El 3 de diciembre de 1947 se estrenará Un tranvía llamado Deseo, la obra que le valdría a Tennessee Williams el premio Pulitzer y a Marlon Brando convertirse en el mejor actor del mundo, según Elia Kazan, director de la obra y de su posterior y mítica adaptación cinematográfica, y en el sex–symbol por antonomasia de la camiseta ajustada. Su brutal y viril belleza dejaba en casi nada a los apasionados besos de Valentino. Aunque, como recientemente se ha comentado al hilo del excelente montaje de Mario Gas aún en cartel en el Teatro Español de Madrid, Stanley Kowalski (Brando) no sea el protagonista, sino el antagonista, en una obra cuyo punto de partida y dramático final enfoca a Blanche DuBois, personaje complejo y, con otros nombres y rodeado de otras circunstancias, recurrente en la dramaturgia de Williams. La mujer madura que se defiende a golpe de ginebra y fantasiosos recuerdos de la inevitable llegada de la vejez y la muerte. La dama antaño admirada, seducida, defraudada por sucesivos amantes y, en definitiva, por una vida que avanza por la decadencia para finalmente precipitarse en la nada. Blanche podría haber prestado su nombre a un estado de ánimo devastador, al de esa melancolía que tanto se parece a la bisutería ostentosa y barata. Si Gustave Flaubert declaraba ser Madame Bovary, otro tanto podría decirse de Tennessee Williams y las diferentes variaciones de su Blanche DuBois.

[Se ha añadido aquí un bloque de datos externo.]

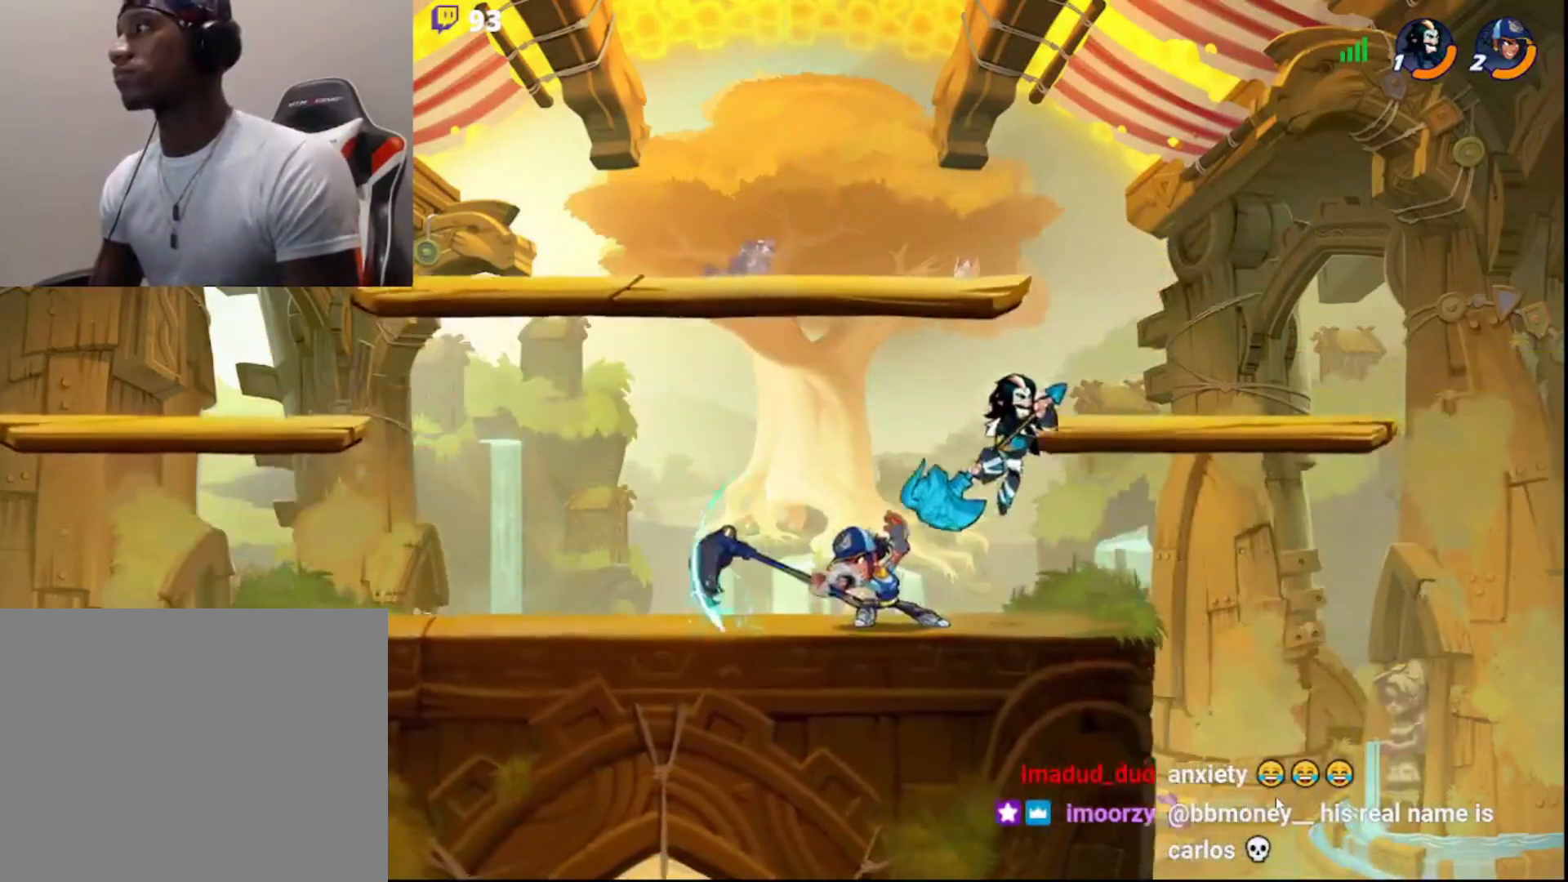
{"buttons": ["CROSS", "L3"], "left_stick": "up-right", "right_stick": "center", "events": [[117, "R2", "down"], [200, "left_stick", "center"], [267, "R2", "up"], [300, "left_stick", "left"], [350, "L3", "down"], [383, "left_stick", "up"], [400, "CROSS", "down"], [467, "CROSS", "up"], [467, "left_stick", "up-right"], [500, "CROSS", "down"]]}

Corría el año 1947. En un acogedor restaurante italiano vio comiendo a su amigo Truman Capote con un chico moreno arrebatador. Según refiere Capote en la intensa semblanza que trazó de su amigo (Retratos, Anagrama), Tennessee, al que nunca había visto ni volvería a ver tan excitado, prácticamente se abalanzó sobre su mesa y, sin dejar que transcurriesen ni dos minutos de prescindibles presentaciones, le preguntó si quería cenar con él aquella noche. El muchacho no supo qué contestar ante la evidencia de que dicha invitación no incluía al otro escritor sureño, siendo este último quien accedió por él, cediendo a su amante en un gesto de extremada generosidad. Un marinero, siciliano de segunda generación, al que Truman había conocido en la época de la guerra. Frank Merlo fue el gran amor de Tennessee Williams, el hombre de su vida. Su secretario y solícito cuidador, el ancla que le proporcionó estabilidad durante los años más felices de su existencia. Refiere también Truman Capote que, entre sus muchas habilidades, Frank era un genio organizando fiestas. En 1952 recibieron a Yukio Mishima en Nueva York con una suntuosa y refinada corte formada por un centenar de travestis ataviados de geisha. “Y Tennessee se vistió de gran dama geisha y recorrieron el parque toda la noche, hasta el amanecer, bebiendo champán”.

Verano y humo (1948), título sacado de un verso de Hart Crane, su maldito poeta favorito. Otro triángulo de amores difíciles. Alma, nombre nada casual, hija de un reverendo, pese a su timidez y su tendencia al misticismo, no puede evitar sentirse atraída por el salvaje y sensual doctor Buchanan, quien, naturalmente, solo tiene ojos para Rosa, la liberal y embriagadora hija del dueño del casino. Suena a radionovela barata, pero transmutada en la máquina de escribir de Tennessee Williams se eleva hasta la categoría de obra maestra.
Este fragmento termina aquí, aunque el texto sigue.